### Task to complete
Answer from the Mookambika Temple text below:
1. About how far is the temple from Mangaluru?
2. What did the priest place in front of every child?
3. Which numbers did the priest ask the parents to write?

### Document segment
++++++++++

A Fascinating Scene at the Kollur Mookambika Temple

By K S Venkataraman

About 90 miles from the coastal city of Mangaluru in Karnataka is the famous Mookambika Temple in the Western Ghat forest. This temple has a fascinating history traceable all the way back to Adi Shankara. Devotees from all over South India, more from the neighboring Kerala State, come here to worship the presiding deity Mookambika as Saraswati, Lakshmi, and Durga. Because of this, aksharaabhyaasam, the ceremony initiating young kids into learning, is conducted all through the year. Young parents come here for this ceremony with their small children accompanied by their family elders. Last December, I was at the temple with my wife, and my elder daughter, her husband and her two kids for the ceremony for the grandkids.

Sitting with a bunch of people with their young kids, coming from diverse socioeconomic backgrounds, was uplifting. Parents and grandparents were squatting on the floor with their young wards. They knew the routine. The priest then placed in front of every child a brass plate with rice paddy spread evenly on the plate and a piece of turmeric root. He then recited Sanskrit hymns seeking divine grace for completing the ceremony of initiating the kids into studies.

The priest is writing Om on the tongue of a child with her father’s gold ring.

The priest then asked the father/mother/grandfather to hold the tender fingers of the young one sitting on their lap and write with the turmeric root the following: a aa, i, ii, u uu etc. — the Indian alphabets — in their native scripts like Malayalam, Tamil, Telugu, Kannada, Hindi… Then he asked the parents to write the numbers 1 to 10.

++++++++++

### Data segment
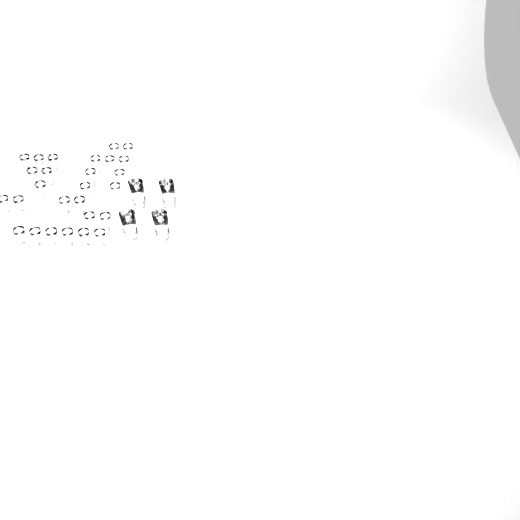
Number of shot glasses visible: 27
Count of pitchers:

++++++++++

### Solved problem
1. About 90 miles.
2. A brass plate with rice paddy spread evenly on it, and a piece of turmeric root.
3. The numbers 1 to 10.